Two Judges Say Go Deep - Don't Play It Safe

I read two blog posts today that touched on poetry contests and I noted a similar view help by two people who have been contest judges and I thought they were worth mentioning.

I have note entered a lot of contests - I maybe average one to two entries a year so I'm one one who has a lot of personal experience with the contest circuit.

One of the two pieces that I'm talking about was an interview in Ploughshares of Mary Biddinger by Victoria Chang. I've met Victoria at a reading in Kansas City I believe in 2008. I've read two of her books Circle and Silivinia Molesta. I enjoyed both but was much impressed by Circle as a first book.  Biddinger I've never met or heard read but I have her book Saint Monica which I was so in love with I I can hardly contain myself in wait for her next book O Holy Insurgency. She is the queen of Catholic poetic culture.

The second piece that I read was a blog post by Susan Rich. I've never met Susan either but have her book The Alchemist's Kitchen. One thing that I've appreciated about Susan is that she is a poet who not only has a strong social consciousness but will on occasion allow it the gently permeate her work.

So insight of interest did I glean from these two sources? Rich pointed out, "...all the poems that were sent on to me were quite competent. However, competent is not enough to win a contest.
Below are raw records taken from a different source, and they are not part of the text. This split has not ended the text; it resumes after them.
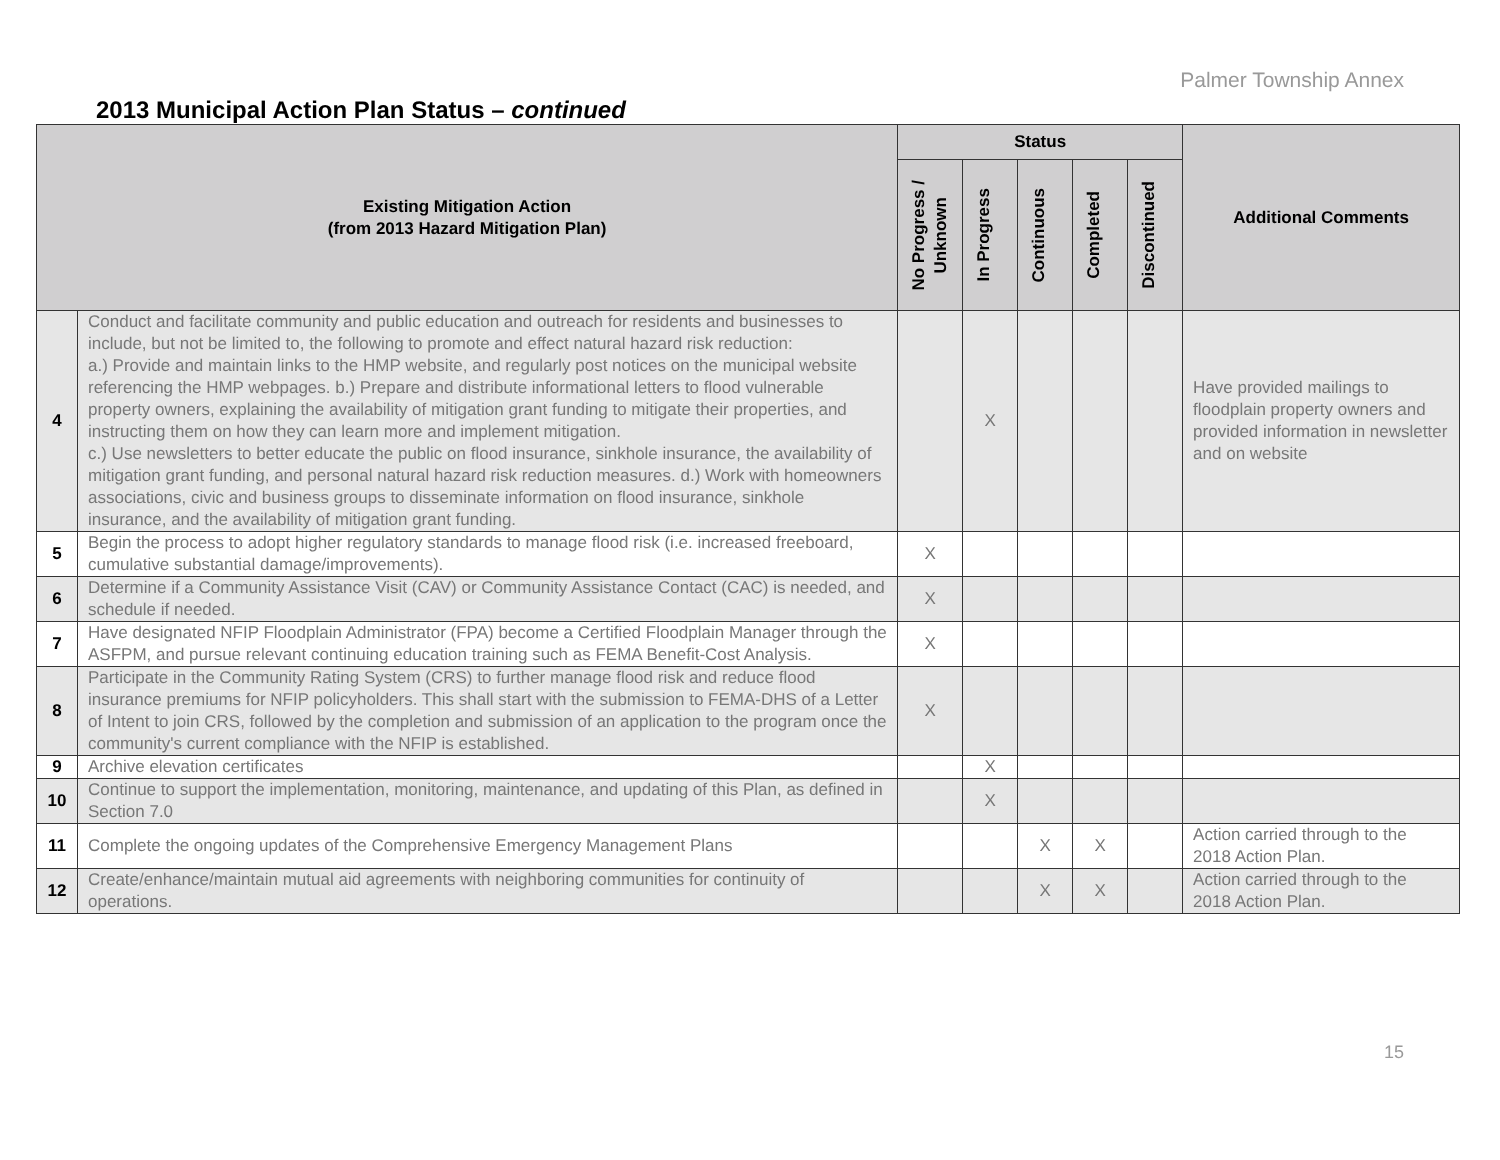Palmer Township Annex
2013 Municipal Action Plan Status – continued
| Existing Mitigation Action (from 2013 Hazard Mitigation Plan) | | Status | | | | | Additional Comments |
| --- | --- | --- | --- | --- | --- | --- | --- |
| | | No Progress / Unknown | In Progress | Continuous | Completed | Discontinued | |
| 4 | Conduct and facilitate community and public education and outreach for residents and businesses to include, but not be limited to, the following to promote and effect natural hazard risk reduction: a.) Provide and maintain links to the HMP website, and regularly post notices on the municipal website referencing the HMP webpages. b.) Prepare and distribute informational letters to flood vulnerable property owners, explaining the availability of mitigation grant funding to mitigate their properties, and instructing them on how they can learn more and implement mitigation. c.) Use newsletters to better educate the public on flood insurance, sinkhole insurance, the availability of mitigation grant funding, and personal natural hazard risk reduction measures. d.) Work with homeowners associations, civic and business groups to disseminate information on flood insurance, sinkhole insurance, and the availability of mitigation grant funding. | | X | | | | Have provided mailings to floodplain property owners and provided information in newsletter and on website |
| 5 | Begin the process to adopt higher regulatory standards to manage flood risk (i.e. increased freeboard, cumulative substantial damage/improvements). | X | | | | | |
| 6 | Determine if a Community Assistance Visit (CAV) or Community Assistance Contact (CAC) is needed, and schedule if needed. | X | | | | | |
| 7 | Have designated NFIP Floodplain Administrator (FPA) become a Certified Floodplain Manager through the ASFPM, and pursue relevant continuing education training such as FEMA Benefit-Cost Analysis. | X | | | | | |
| 8 | Participate in the Community Rating System (CRS) to further manage flood risk and reduce flood insurance premiums for NFIP policyholders. This shall start with the submission to FEMA-DHS of a Letter of Intent to join CRS, followed by the completion and submission of an application to the program once the community's current compliance with the NFIP is established. | X | | | | | |
| 9 | Archive elevation certificates | | X | | | | |
| 10 | Continue to support the implementation, monitoring, maintenance, and updating of this Plan, as defined in Section 7.0 | | X | | | | |
| 11 | Complete the ongoing updates of the Comprehensive Emergency Management Plans | | | X | X | | Action carried through to the 2018 Action Plan. |
| 12 | Create/enhance/maintain mutual aid agreements with neighboring communities for continuity of operations. | | | X | X | | Action carried through to the 2018 Action Plan. |
15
The poems that startled me, that made me want to read then and re-read them, the poems that could not be nailed to a chair in terms of their meaning."  Her advise specifically was to, "Choose to send your poems that take risks."


Mary Biddinger said  she loves  "Poems with teeth... poems that aren't afraid to use their teeth." For Biddinger, she would rather see "a manuscript that makes a few missteps, but dose so with bravery, versus a highly-polished competent, yet safe collection."


If you take to heart what these two poet/judges have to say on the subject, it comes down to being willing to take the risk.  I suppose this really should come as no surprise because it really is the poem that stands up and dares to be different that gets noticed. I can recall shuffling through pages of work in the past and  pulling from it the pieces that seemed the most polished. I will try to not make that mistake again.